Work task:
Print the line containing "left front paw: (409, 662)", then every line after it through the end of the material, exactly as written and without pictures.

(Data for analysis begins)

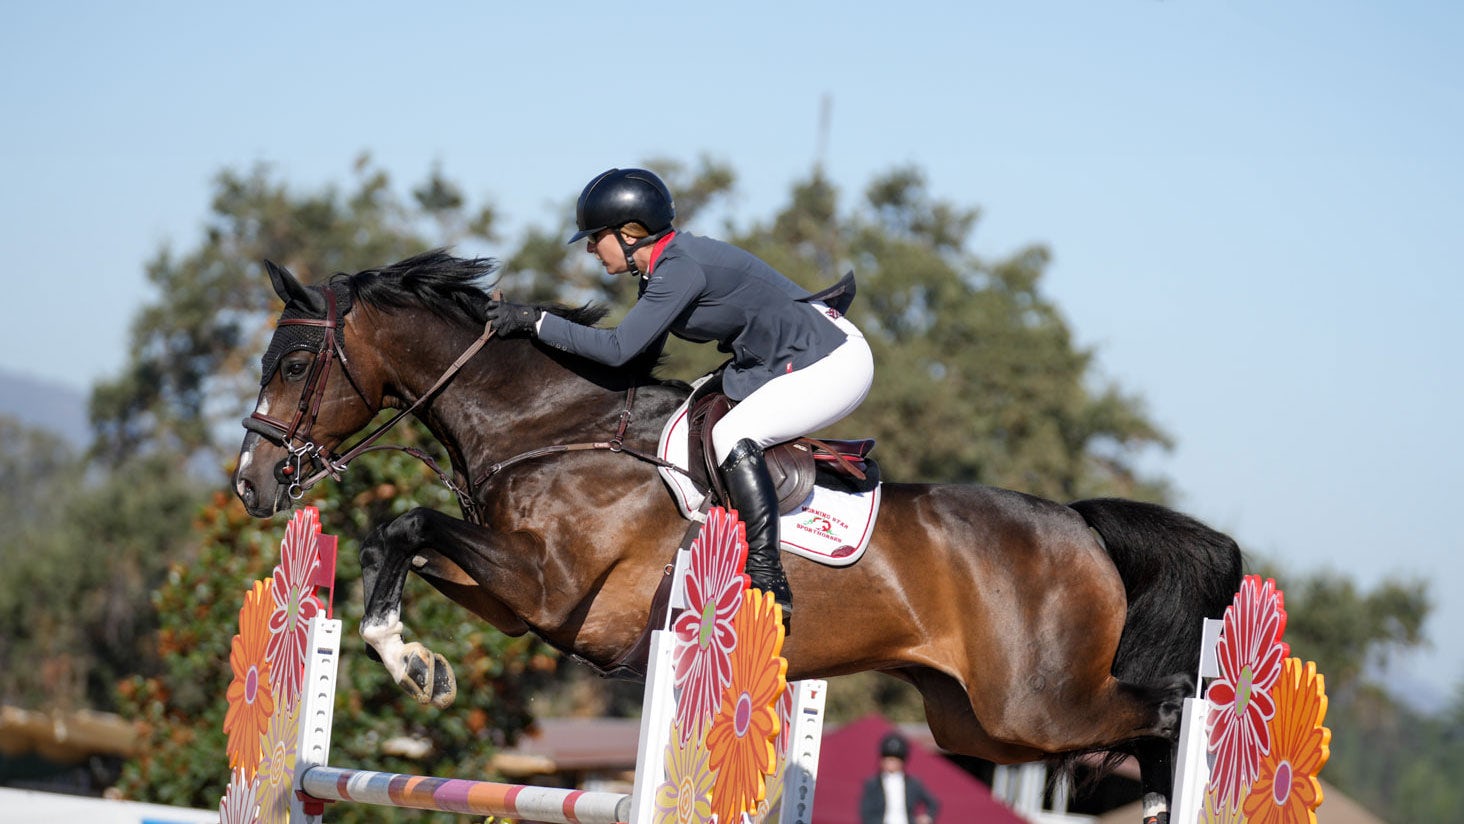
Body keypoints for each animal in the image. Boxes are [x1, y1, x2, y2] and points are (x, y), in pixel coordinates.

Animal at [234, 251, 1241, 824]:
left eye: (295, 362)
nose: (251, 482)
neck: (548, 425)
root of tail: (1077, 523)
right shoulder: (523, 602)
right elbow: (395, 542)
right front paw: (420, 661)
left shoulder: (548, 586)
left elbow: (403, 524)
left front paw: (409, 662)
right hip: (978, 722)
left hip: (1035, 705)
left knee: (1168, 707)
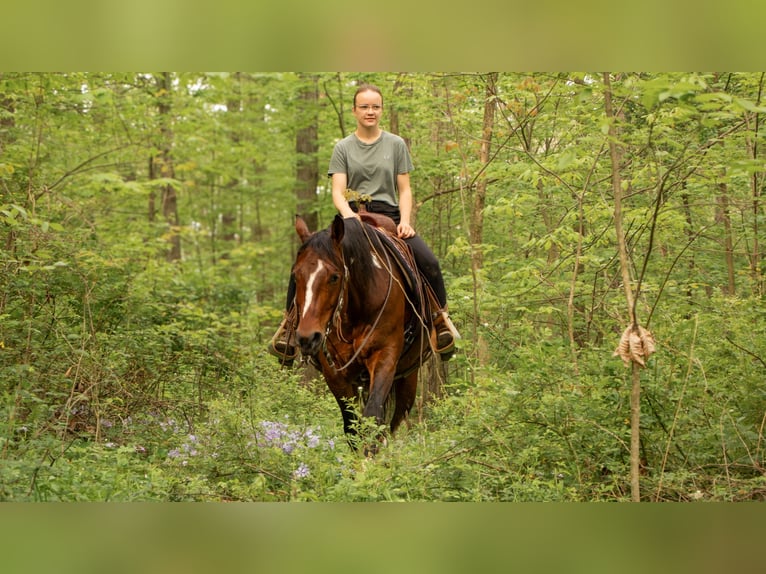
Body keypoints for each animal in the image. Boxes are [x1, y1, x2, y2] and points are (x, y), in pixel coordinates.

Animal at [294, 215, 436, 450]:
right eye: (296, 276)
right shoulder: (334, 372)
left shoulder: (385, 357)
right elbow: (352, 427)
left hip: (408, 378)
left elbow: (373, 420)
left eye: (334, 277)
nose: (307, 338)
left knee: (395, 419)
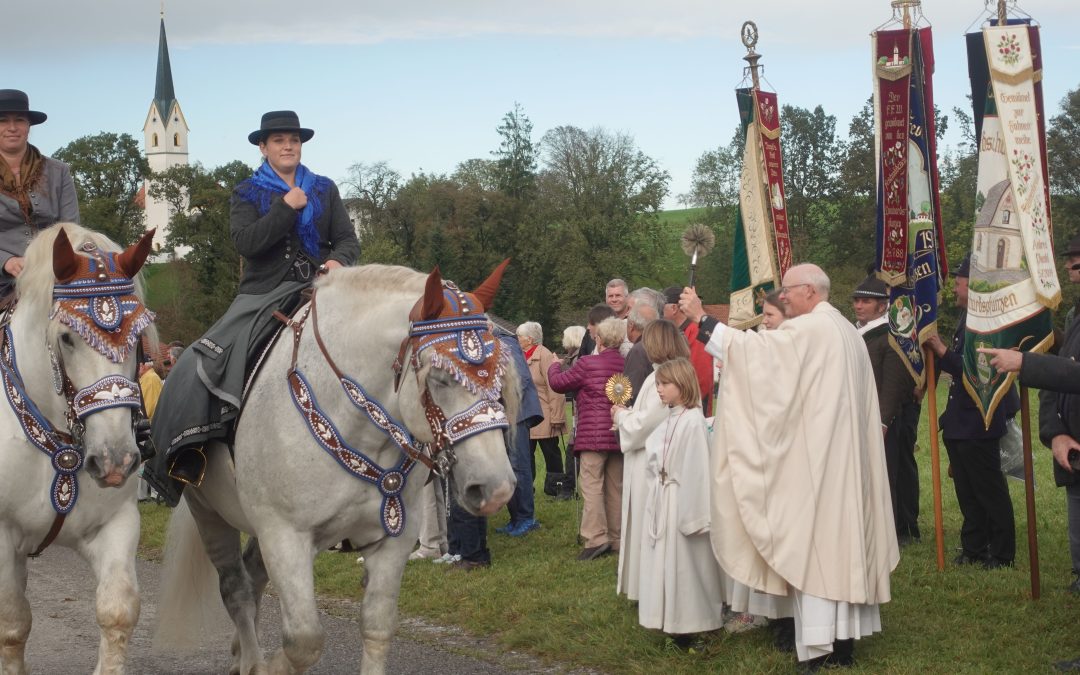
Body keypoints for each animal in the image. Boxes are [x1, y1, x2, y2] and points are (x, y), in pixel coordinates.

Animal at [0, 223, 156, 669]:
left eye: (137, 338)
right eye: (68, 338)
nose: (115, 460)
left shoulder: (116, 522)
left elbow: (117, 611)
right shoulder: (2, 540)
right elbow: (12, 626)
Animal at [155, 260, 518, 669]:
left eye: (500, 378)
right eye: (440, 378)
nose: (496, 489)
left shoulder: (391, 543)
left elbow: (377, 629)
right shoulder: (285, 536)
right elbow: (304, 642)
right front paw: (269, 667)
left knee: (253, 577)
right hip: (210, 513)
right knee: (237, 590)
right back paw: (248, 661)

(Data for analysis ends)

Solution for this exercise:
left front paw: (409, 662)
right hip: (978, 722)
left hip: (1035, 705)
left knee: (1168, 707)
Body keypoints for each animal in the image. Boxes are [x1, y1, x2, y2] and points are (x, y), in pixel coordinates.

Animal at [294, 215, 436, 450]:
right eye: (296, 276)
right shoulder: (334, 372)
left shoulder: (385, 357)
right elbow: (352, 427)
left hip: (408, 378)
left elbow: (373, 420)
left eye: (334, 277)
nose: (307, 338)
left knee: (395, 419)
Body keypoints for each animal in the image. Boxes are [x1, y1, x2, y2] and points are (x, y), in pixel coordinates.

Animal at [0, 223, 156, 669]:
left eye: (137, 338)
right eye: (68, 338)
nose: (115, 460)
left shoulder: (116, 522)
left elbow: (117, 611)
right shoulder: (2, 540)
right elbow: (12, 626)
Animal at [155, 260, 518, 669]:
left eye: (500, 378)
right eye: (440, 378)
nose: (496, 489)
left shoulder: (391, 543)
left elbow: (377, 629)
right shoulder: (285, 536)
right elbow: (304, 642)
right front paw: (269, 667)
left knee: (253, 577)
right hip: (210, 513)
right knee: (237, 590)
right back paw: (248, 661)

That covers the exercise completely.